Get Religion calls our attention to the remarks Bono made at the National Prayer Breakfast this past Thursday. While praising the U.S. and its churches for all they have done to address poverty and the AIDS crisis in Africa (which he described as a tsunami a month), he called upon the government to devote 1% of ita annual budget (amounting currently to $26 billion) to "the poorest people in the world."
Seems reasonable, no? A small price to pay, no? A drop in the bucket, no? He certainly meant it to be all these things--a tiny stretch for a nation that is already generous, a first step on the long road to dealing effectively with "the least of us" all over the world.
Of course, the devil, as they say, is in the details. Bono did speak of effective foreign assistance. I have it on pretty good authority that the money, by itself, very likely wont make a difference. So long as African governments are mired in corruption, too much of the aid will be stolen or wasted.

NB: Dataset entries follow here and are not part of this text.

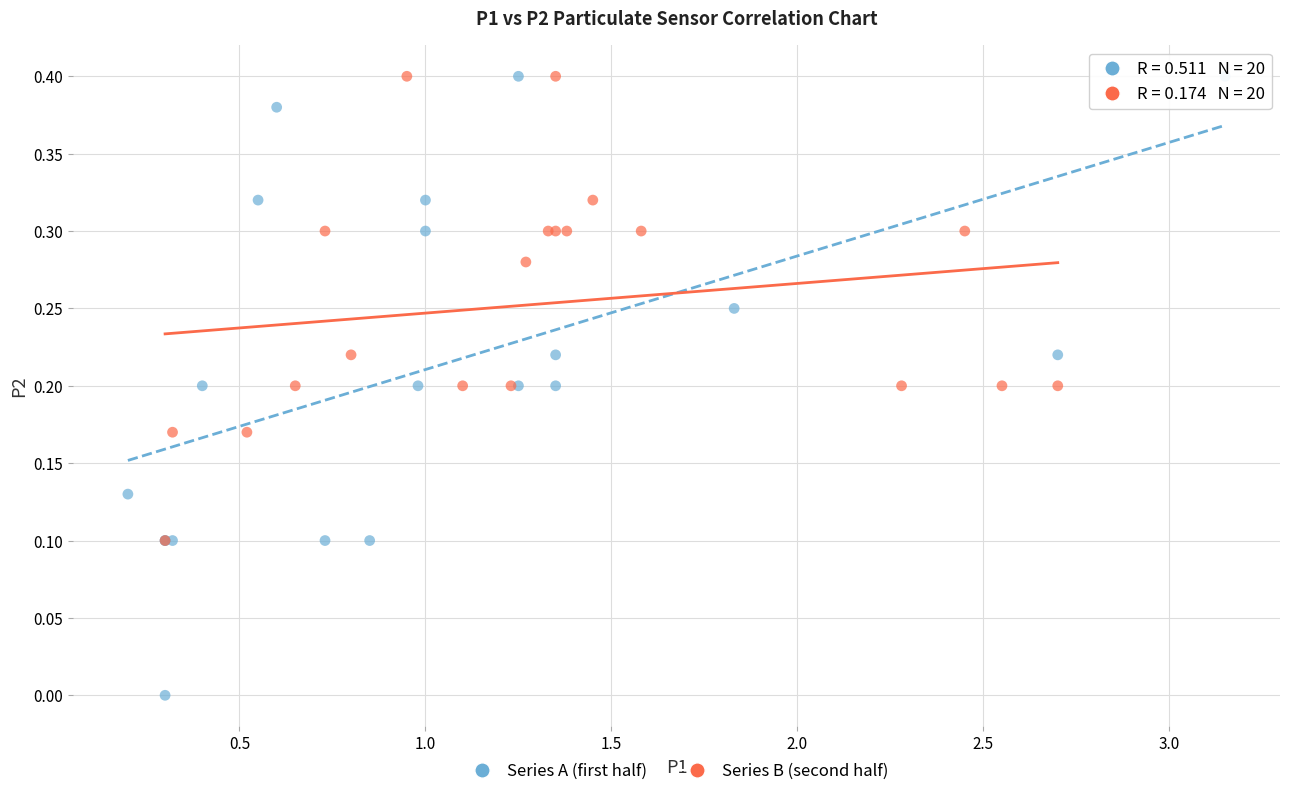

Which series has the widest spread of Y values?

Series A (first half)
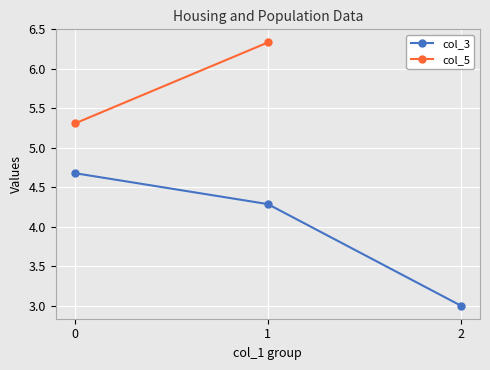

What is the value of the col_5 point at the 2nd from the left?

6.3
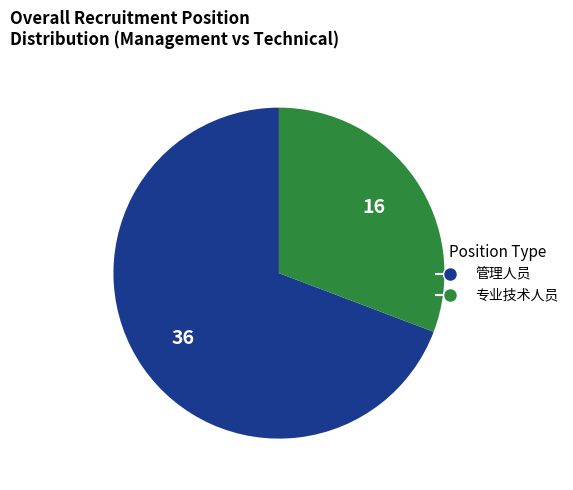

Do 管理人员 and 专业技术人员 together represent more than half of the pie?

Yes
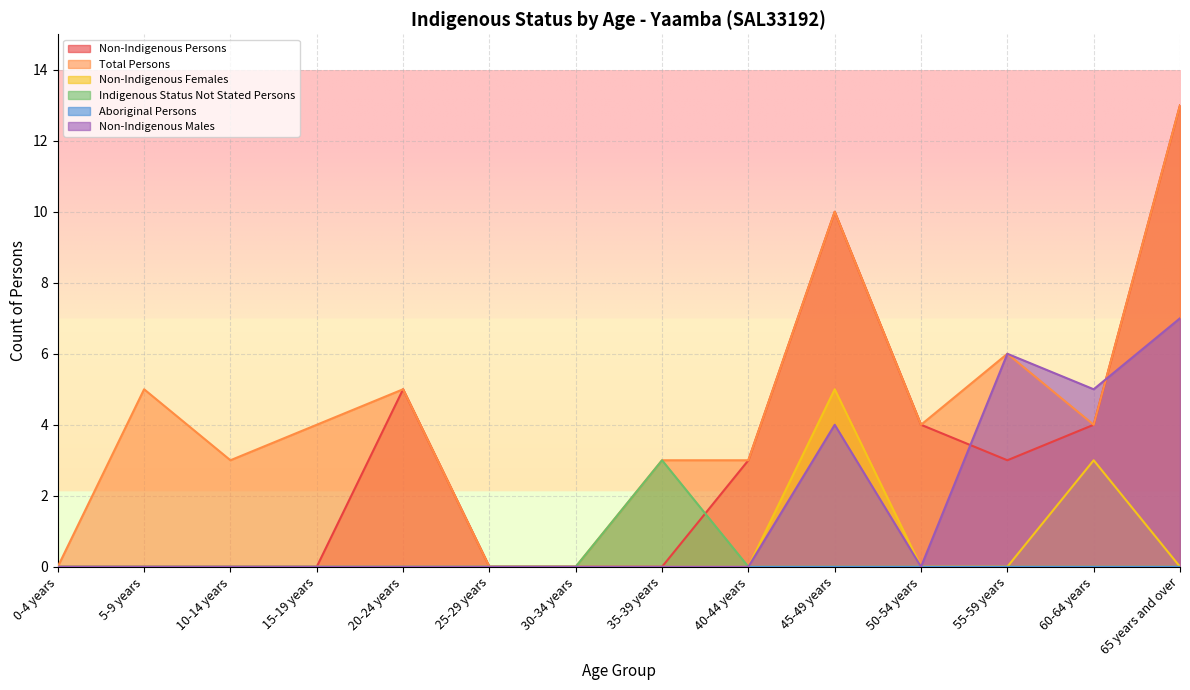

Is it true that Indigenous Status Not Stated Persons equals 0 at 45-49 years?

True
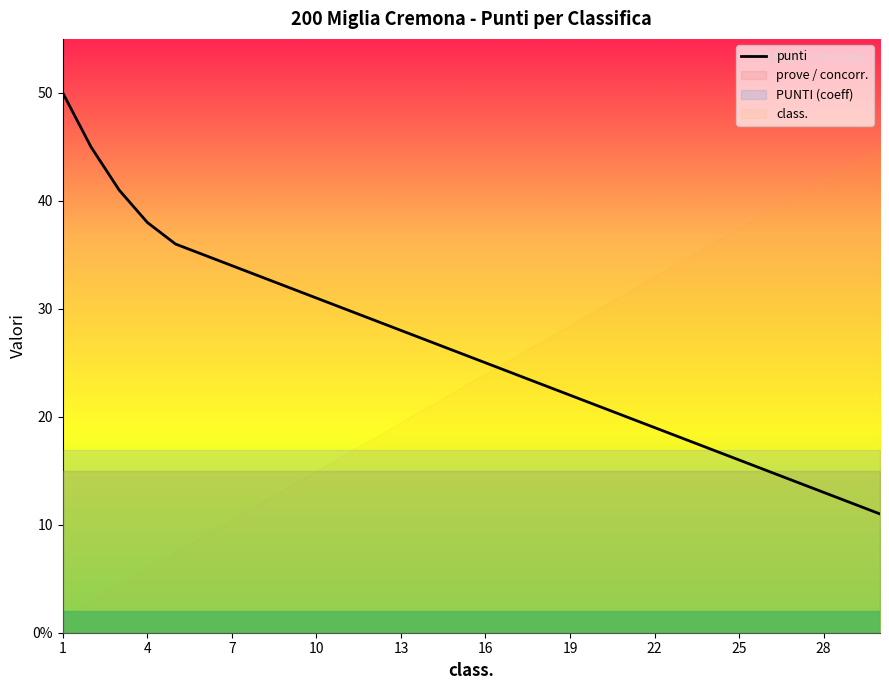

True or false: the data shows 28 at 20.

False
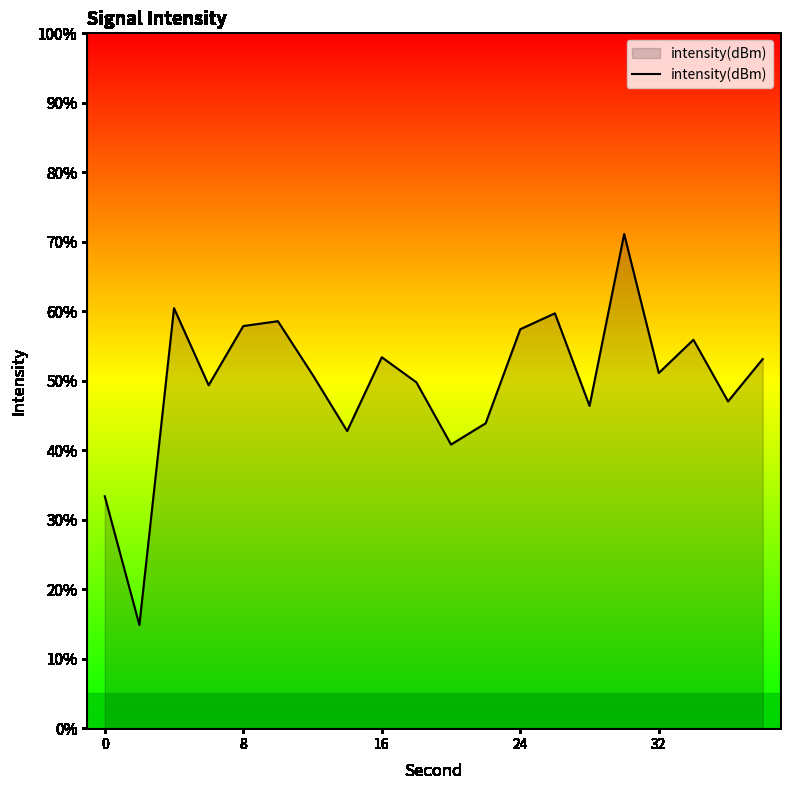

Does the chart display data point markers on the line(s)?

No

I suspect that Bono knows this, which is why he used the word "effective." But he was in the business of bearing prophetic witness, not making a real policy recommendation. Real policy might require addressing Africas political problems before its health and economic problems can be effectively addressed. Some might say that political health flows from economic health, that the economic comes first. But if the politicians are kleptocrats, there can be no economic growth and prosperity without changes at the top.
And of course, when were talking about the AIDS crisis, Bono also knows that government money cant necessarily be effectively spent, either by the government or by the various and sundry NGOs, as theyre currently configured. What to do?